When you replace your old computer, which you will certainly have to do sooner, rather than later, did you ever wonder what happens to the information that is stored on your hard drive. Oh sure, you probably took off everything you wanted and then you tried to double erase the memory, but is it really gone? Computer experts are now telling us that there is no way to be one hundred percent sure that your hard drive is clean unless it is completely destroyed. Like our social media posts from high school, the documents on our computers may live long after they are relevant or important to us. But they might be important and even valuable to other people.
This is especially true for information that has been stored on computers that have been used for business or commercial purposes. There are not just personal considerations, but financial and legal implications to consider as well. Could your business afford to have its customer or client files discovered and made public?
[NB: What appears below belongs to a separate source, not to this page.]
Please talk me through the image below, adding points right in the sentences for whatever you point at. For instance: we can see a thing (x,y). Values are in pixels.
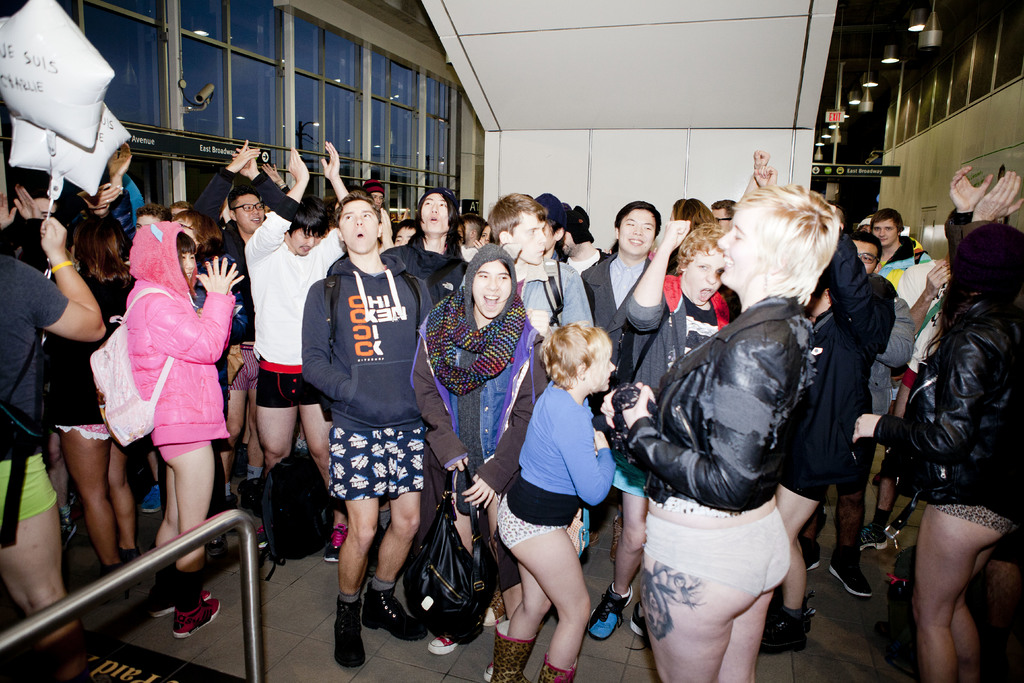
There are people (677,223) in the center of the image (623,285) and there are windows (965,74) on both the sides, there are lamps (893,55) and a roof (914,49) at the top side (893,69). There are star balloons (76,80) in the top left side (48,82) and there is a rod (136,578) in the bottom left side of the image (54,614).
Would you want to take the legal and possible financial risks that such an occurrence might bring? Nobody wants to see those types of things happen. But the fact is that what we enter and store on our computers that gets saved on our hard drives is permanent, and indestructible as well.
The only way to protect yourself and your personal and business interests are to not just clean your hard drive, but to destroy the hard drive itself. That is one of the very few ways that the information you have stored there can be guaranteed to be unreadable or not able to be extracted.
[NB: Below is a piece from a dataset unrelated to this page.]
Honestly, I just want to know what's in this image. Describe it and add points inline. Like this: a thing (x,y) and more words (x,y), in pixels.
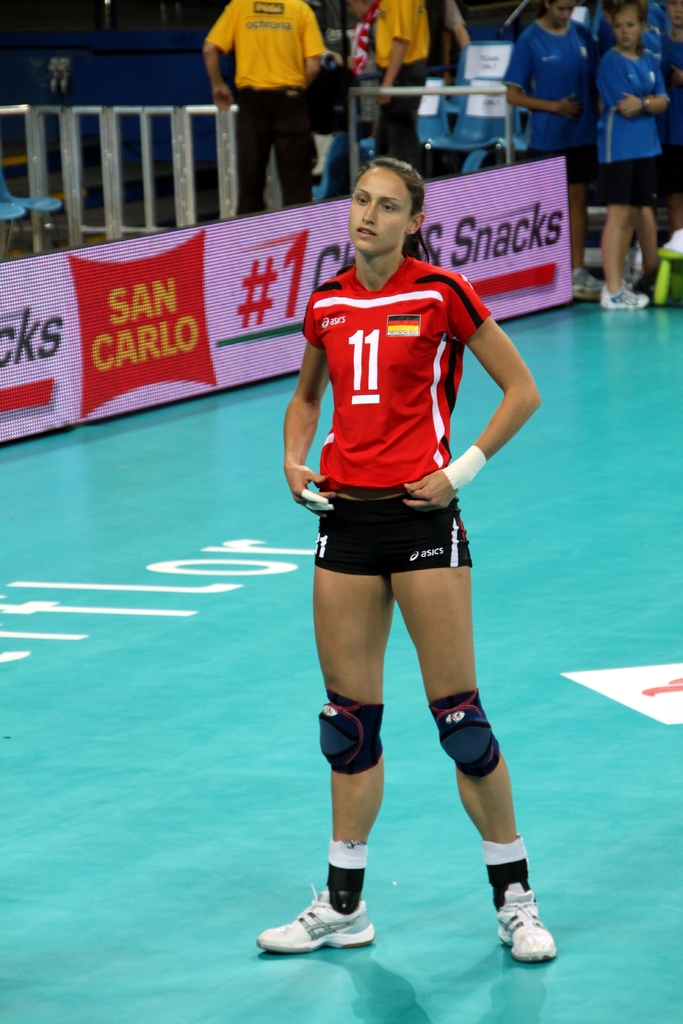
In this picture, we can see a woman (333,479) in the red t shirt (360,323) is standing on the path (378,853) and behind the woman (413,417) there are boards (237,243), group of people (406,136) are standing and other things (150,194).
So how do you destroy your hard drive? Here a few ways to do it.
Most professional shredding companies have a service for destroying your hard drive that is called a hard drive crushing service. Crushing your hard drive obliterates it and any information which has been stored on it. The shredding company will even provide you with a certificate of media destruction after your hard drive is crushed. They also give you something that proves that no one else has tampered with your hard drive or gotten access to after you give it to them for crushing. The crushing process itself involves punching an irreparable hole through each hard drive with 7,500 lbs. of force pressure. This completely destroys all elements of the hard drive and makes it permanently obsolete and any data becomes absolutely unrecoverable. If you want they will give you back the minuscule fragments so that you can see for yourself.
Shredding companies also offer shredding services to get rid of your hard drive. They pick up your hard drive from your premises and through a secure chain of custody process, shear, destroy and recycle all appropriate materials from your hard drive. The shredding company uses a shearing process to slice your hard drive into small pieces by using 40,000 lbs. of destructive force. This destroys the drive platters, mechanisms, and all of the electronic components of the hard drive. At the end, like the crushing process, they will provide you with a certificate of destruction and guarantee that all information on your hard drive has been completely destroyed or erased.
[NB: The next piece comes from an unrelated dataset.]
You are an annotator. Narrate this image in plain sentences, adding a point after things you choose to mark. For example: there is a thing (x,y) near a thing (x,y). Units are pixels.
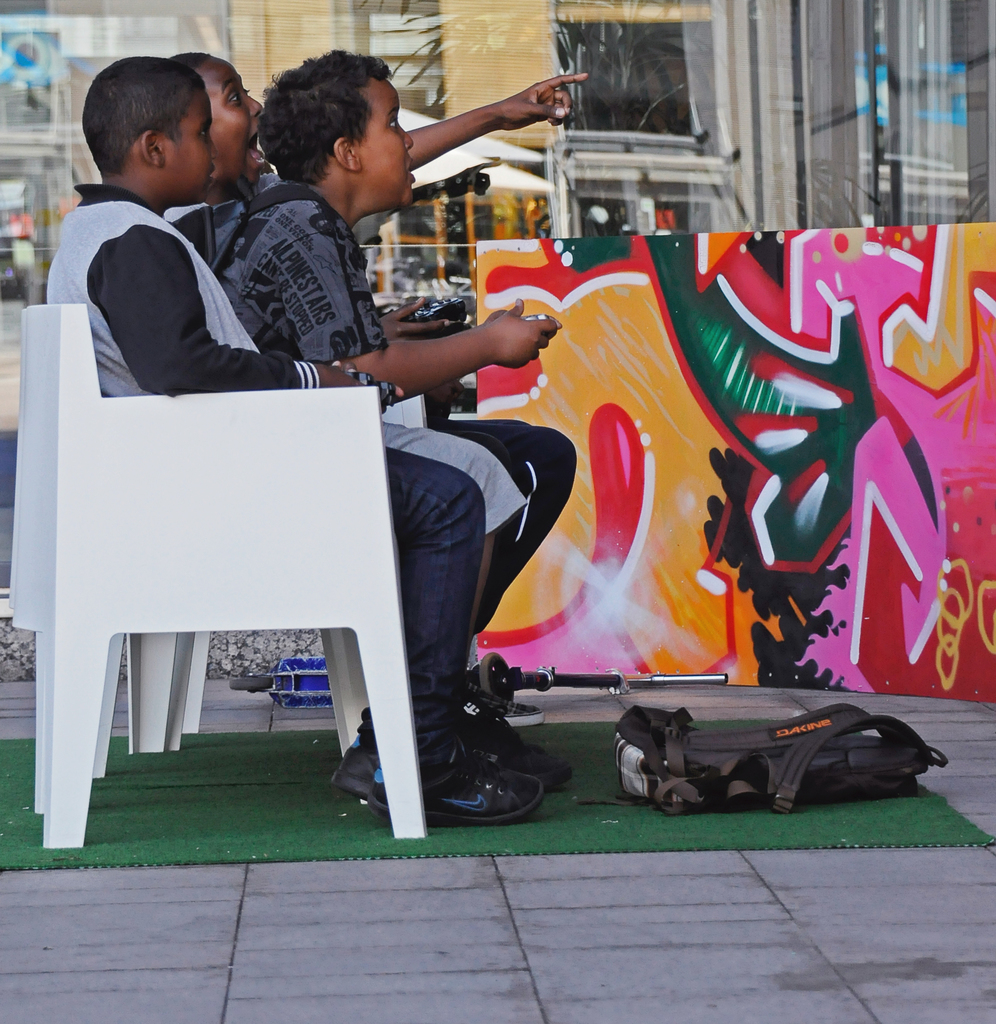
In this image I see 3 children (301,150) who are sitting on chairs (75,339) and I see that they're holding few things (427,309) in their hands (506,325) and I see a bag (754,748) over here and I see an art (716,378) over here which is colorful and I see the path (555,711).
If you really want to you can destroy your hard drives yourself. Just don’t try putting the hard drive in a microwave, trying to burn it, or putting acid on it. They don’t work to completely erase the data on the hard drive. If you want to try it yourself then the safest and most effective way is to take the hard drive out of the computer. This is done by removing the magnets that hold it in place. Then take out the hard drive which looks like a platter and smash it as hard as you can. Not with your hands, but with a hammer and by giving it a few solid whacks. Put on a pair of glasses or goggles and break it into as many small; piece as you can.Then your hard drive and your old data should be securely destroyed.